This is a Django site which generates a visualization of links contained in tweets. It takes the CSV files from the r-shief OccupyData twitter dumps, extracts the links, resolves shortened URLs, and presents a visualization of the data.
Here's example output from the #OccupyBoston hashtag.
Clone the git repository, then install the dependencies listed in the "requirements.txt" file. The easiest way to install the dependencies is::
pip install -r requirements.txt
(You may have to be root).
Next, create the postres database and user, and update the settings.py
file to reflect your database settings.
Synchronize the database::
python manage.py syncdb
python manage.py migrate
Put all the un-gzipped CSV files from r-shief's dumps in the data/
directory, then run the loading command:
python manage.py import_tweets
Next, resolve the shortened URLs. Since this is a time-consuming network-bound
operation, you will want to multi-thread it. Use the multi_import_urls
management command, with the arguments start_tweet
(the first tweet to try,
ordered by database ID), end_tweet
(the last tweet to try), and
simultaneous_workers
(the numer of daemons to launch which will be making
http requests to resolve URLs. If you spread this job out on multiple
machines, you may want to specify ranges for each to work from.
python manage.py multi_import_urls <start_tweet> <end_tweet> <simultaneous_workers>
Next, denormalize the tweet counts, domains, and such.

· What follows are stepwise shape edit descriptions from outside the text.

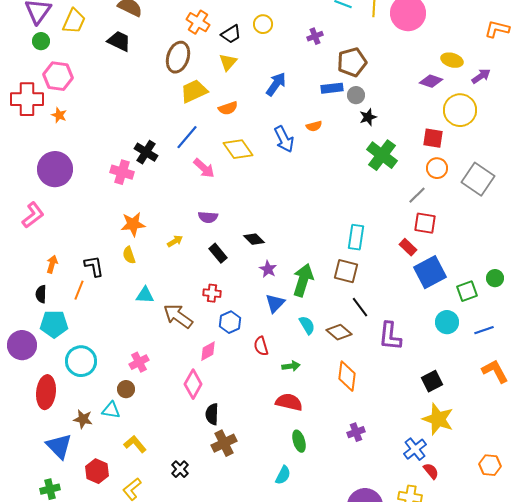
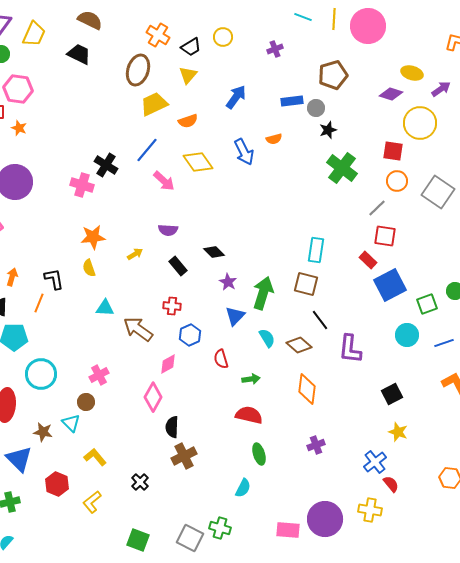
brown pentagon: (352, 62) -> (333, 75), moved
cyan triangle: (111, 410) -> (71, 423), turned 36
yellow star: (438, 419) -> (398, 432), size x0.6

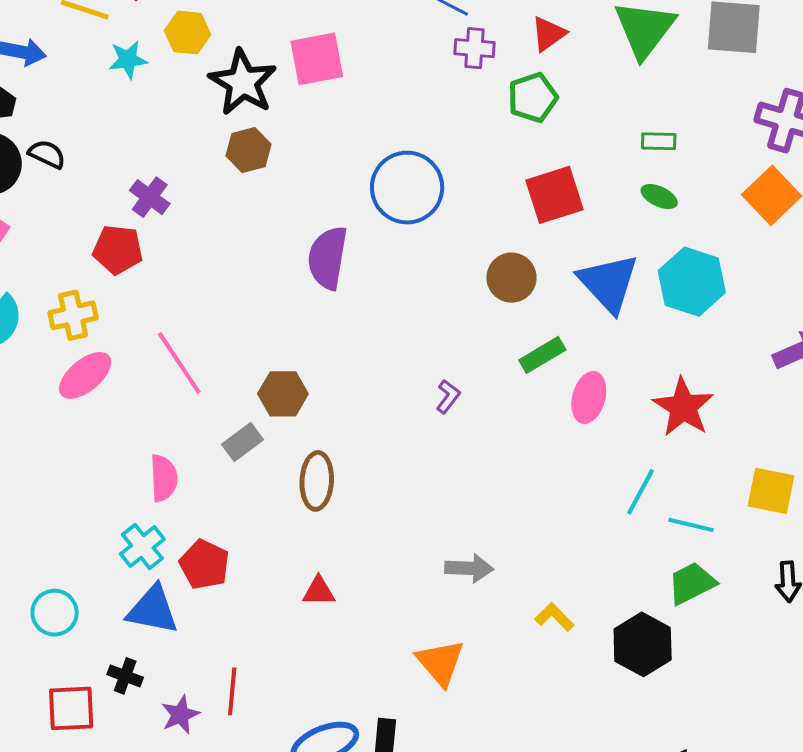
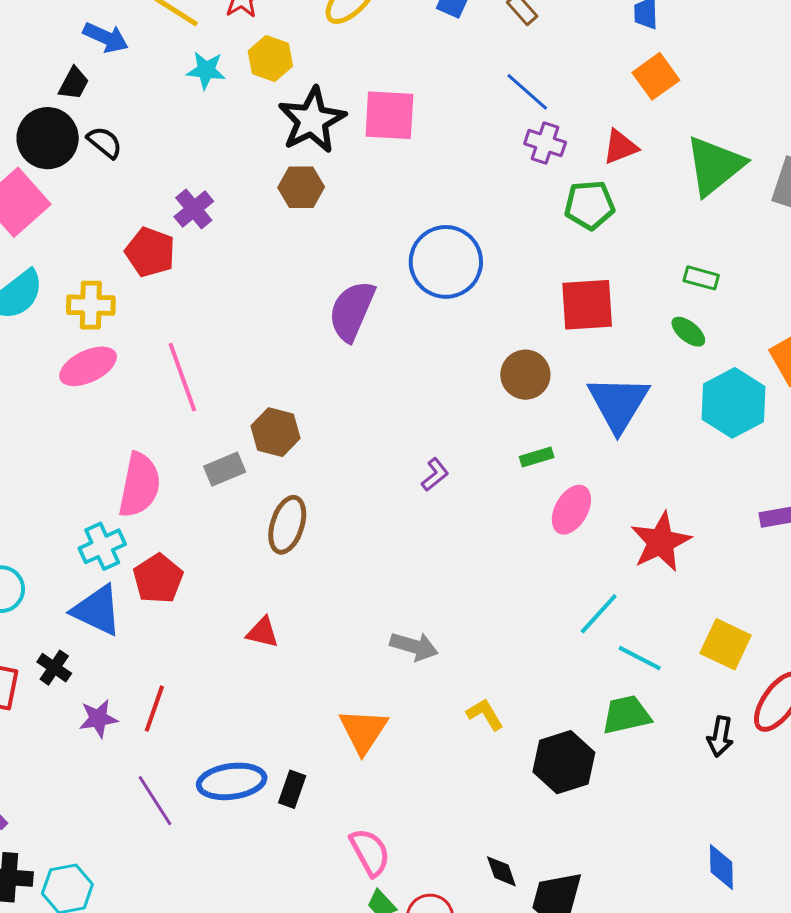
cyan hexagon: (692, 282) -> (734, 403), moved
green rectangle: (542, 355) -> (537, 457), size x0.7
pink semicircle: (164, 478) -> (139, 485), size x1.4

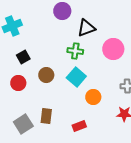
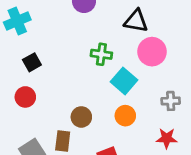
black triangle: (86, 28) -> (136, 21), moved, turned 30
brown circle: (46, 75) -> (81, 117), moved
cyan square: (76, 77) -> (124, 81), moved

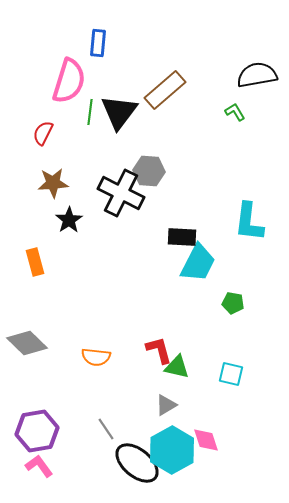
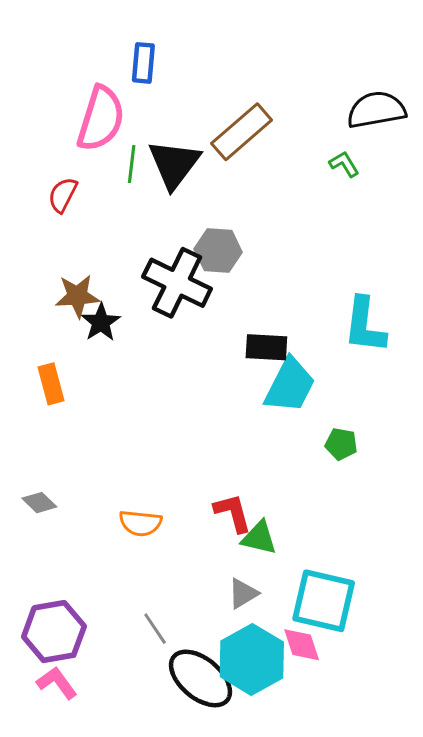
brown star: (53, 183) -> (77, 296), moved
gray diamond: (27, 343) -> (39, 503), size x0.6
cyan square: (231, 374) -> (324, 601), moved, size x1.8

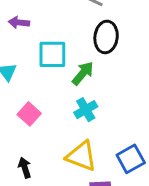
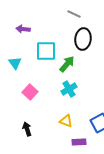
yellow triangle: (81, 156) -> (66, 121), size x0.6

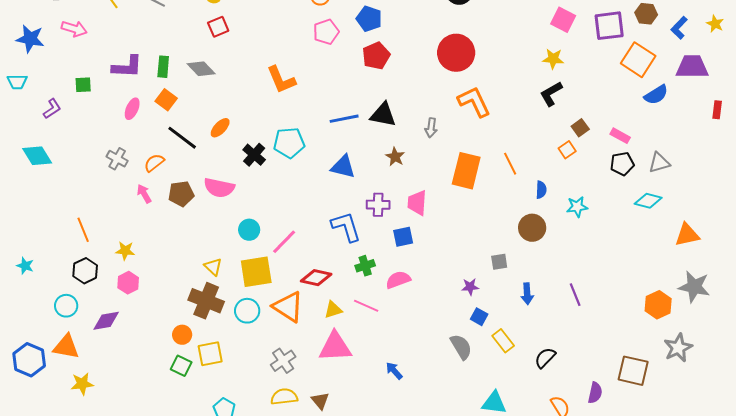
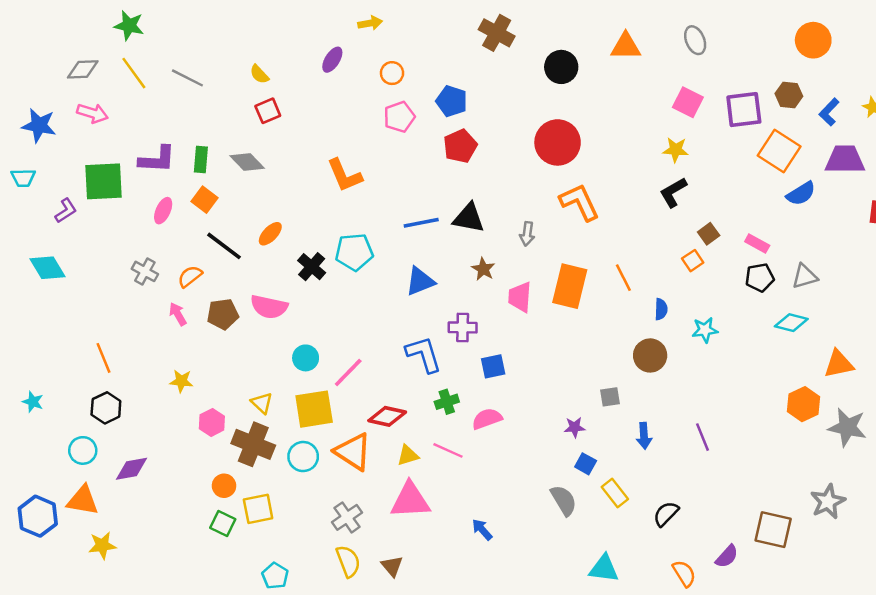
green square: (83, 85) -> (103, 181), size x2.0
blue triangle: (343, 167) -> (420, 281), turned -36
pink trapezoid: (417, 203) -> (520, 297), moved
yellow star: (125, 251) -> (181, 381), moved
pink hexagon: (128, 283) -> (212, 422), moved
orange hexagon: (658, 305) -> (803, 404), moved
purple semicircle: (595, 393) -> (727, 556), turned 30
yellow semicircle: (284, 397) -> (348, 561), turned 76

python manage.py denormalize_urls
Finally, import some domain categories. A starting set is defined in
tweets/management/commands/initial_categories.py
, but you may want to expand
by defining categories for more domains. Future work is to add a web interface
for this.
python manage.py initial_categories
Load hashtags from the tweets (which aren't currently used yet, but could be
fun). Since this is CPU-bound, you probably want to set simultaneous_workers
to the number of cores your CPU has:
python manage.py multi_import_hashtags <simultaneous_workers>
Show the number of tweets/tags/urls/etc. that have been loaded:
python manage.py count_tweets
I deployed this as a static site, with the lame script dump_static_site.py
.
You probably need to tweak the page range for whatever your data set allows.